━━ Passage provided
"""EEG data sampler for Neural Process training without wbml/neuralprocesses dependencies."""

import os
import glob
import pickle
import warnings
import multiprocessing
import tarfile

import numpy as np
import pandas as pd
import torch
from typing import List, Tuple, Optional, Dict, Any, Set
from pathlib import Path
import random

from src.utils import DataAttr


# All EEG subject IDs
_EEG_ALL_SUBJECTS = [
    337, 338, 339, 340, 341, 342, 344, 345, 346, 347, 348, 351, 352, 354, 355,
    356, 357, 359, 362, 363, 364, 365, 367, 368, 369, 370, 371, 372, 373, 374,
    375, 377, 378, 379, 380, 381, 382, 383, 384, 385, 386, 387, 388, 389, 390,
    391, 392, 393, 394, 395, 396, 397, 398, 400, 402, 403, 404, 405, 406, 407,
    409, 410, 411, 412, 414, 415, 416, 417, 418, 419, 421, 422, 423, 424, 425,
    426, 427, 428, 429, 430, 432, 433, 434, 435, 436, 437, 438, 439, 440, 443,
    444, 445, 447, 448, 450, 451, 453, 454, 455, 456, 457, 458, 459, 460, 461,
    1000367,
]

# Fixed buffer size
BUFFER_SIZE = 8

# Predefined nc values to limit compilation (nt will be remainder)
━━━━
━━ Data excerpts
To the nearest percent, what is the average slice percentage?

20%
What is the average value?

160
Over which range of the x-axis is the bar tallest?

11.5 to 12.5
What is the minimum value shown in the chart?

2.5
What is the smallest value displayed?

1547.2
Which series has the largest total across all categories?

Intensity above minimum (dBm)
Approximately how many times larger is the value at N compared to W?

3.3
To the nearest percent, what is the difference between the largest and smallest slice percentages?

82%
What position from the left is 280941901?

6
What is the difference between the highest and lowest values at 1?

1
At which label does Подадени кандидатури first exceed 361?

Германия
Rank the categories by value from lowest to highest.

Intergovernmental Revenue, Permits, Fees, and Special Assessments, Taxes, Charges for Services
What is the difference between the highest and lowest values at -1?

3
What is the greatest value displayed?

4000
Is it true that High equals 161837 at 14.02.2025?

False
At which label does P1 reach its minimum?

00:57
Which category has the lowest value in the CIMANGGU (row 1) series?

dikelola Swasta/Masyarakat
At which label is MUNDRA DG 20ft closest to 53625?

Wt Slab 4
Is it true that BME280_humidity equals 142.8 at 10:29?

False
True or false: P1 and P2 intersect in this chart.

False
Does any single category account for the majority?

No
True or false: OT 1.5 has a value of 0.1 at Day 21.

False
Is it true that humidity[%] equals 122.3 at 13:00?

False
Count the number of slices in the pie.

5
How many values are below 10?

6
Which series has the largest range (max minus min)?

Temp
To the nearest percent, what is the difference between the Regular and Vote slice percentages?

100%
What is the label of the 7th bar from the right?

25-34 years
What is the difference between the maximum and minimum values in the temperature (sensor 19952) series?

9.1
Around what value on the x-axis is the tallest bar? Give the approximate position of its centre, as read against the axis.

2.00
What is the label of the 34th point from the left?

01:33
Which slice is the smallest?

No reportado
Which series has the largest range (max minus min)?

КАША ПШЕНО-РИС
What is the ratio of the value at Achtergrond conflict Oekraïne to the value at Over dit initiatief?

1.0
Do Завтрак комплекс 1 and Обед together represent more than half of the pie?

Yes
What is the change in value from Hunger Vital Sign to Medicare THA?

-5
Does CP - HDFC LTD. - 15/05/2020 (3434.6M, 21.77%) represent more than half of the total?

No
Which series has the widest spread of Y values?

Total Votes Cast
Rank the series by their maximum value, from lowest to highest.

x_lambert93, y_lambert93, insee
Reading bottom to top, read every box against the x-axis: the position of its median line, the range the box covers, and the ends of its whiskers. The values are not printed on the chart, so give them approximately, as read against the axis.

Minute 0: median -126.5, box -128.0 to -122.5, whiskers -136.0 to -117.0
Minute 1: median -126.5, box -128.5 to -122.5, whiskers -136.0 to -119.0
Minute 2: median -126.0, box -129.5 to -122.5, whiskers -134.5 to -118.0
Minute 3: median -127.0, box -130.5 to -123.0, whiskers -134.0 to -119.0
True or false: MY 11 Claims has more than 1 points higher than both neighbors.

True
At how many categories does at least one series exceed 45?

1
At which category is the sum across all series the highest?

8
━━━━
→ **Directive**:
Echo the EEG sampler code back in full, character for character. These records were taken from a separate source.

→ **Reply to the task**:
"""EEG data sampler for Neural Process training without wbml/neuralprocesses dependencies."""

import os
import glob
import pickle
import warnings
import multiprocessing
import tarfile

import numpy as np
import pandas as pd
import torch
from typing import List, Tuple, Optional, Dict, Any, Set
from pathlib import Path
import random

from src.utils import DataAttr


# All EEG subject IDs
_EEG_ALL_SUBJECTS = [
    337, 338, 339, 340, 341, 342, 344, 345, 346, 347, 348, 351, 352, 354, 355,
    356, 357, 359, 362, 363, 364, 365, 367, 368, 369, 370, 371, 372, 373, 374,
    375, 377, 378, 379, 380, 381, 382, 383, 384, 385, 386, 387, 388, 389, 390,
    391, 392, 393, 394, 395, 396, 397, 398, 400, 402, 403, 404, 405, 406, 407,
    409, 410, 411, 412, 414, 415, 416, 417, 418, 419, 421, 422, 423, 424, 425,
    426, 427, 428, 429, 430, 432, 433, 434, 435, 436, 437, 438, 439, 440, 443,
    444, 445, 447, 448, 450, 451, 453, 454, 455, 456, 457, 458, 459, 460, 461,
    1000367,
]

# Fixed buffer size
BUFFER_SIZE = 8

# Predefined nc values to limit compilation (nt will be remainder)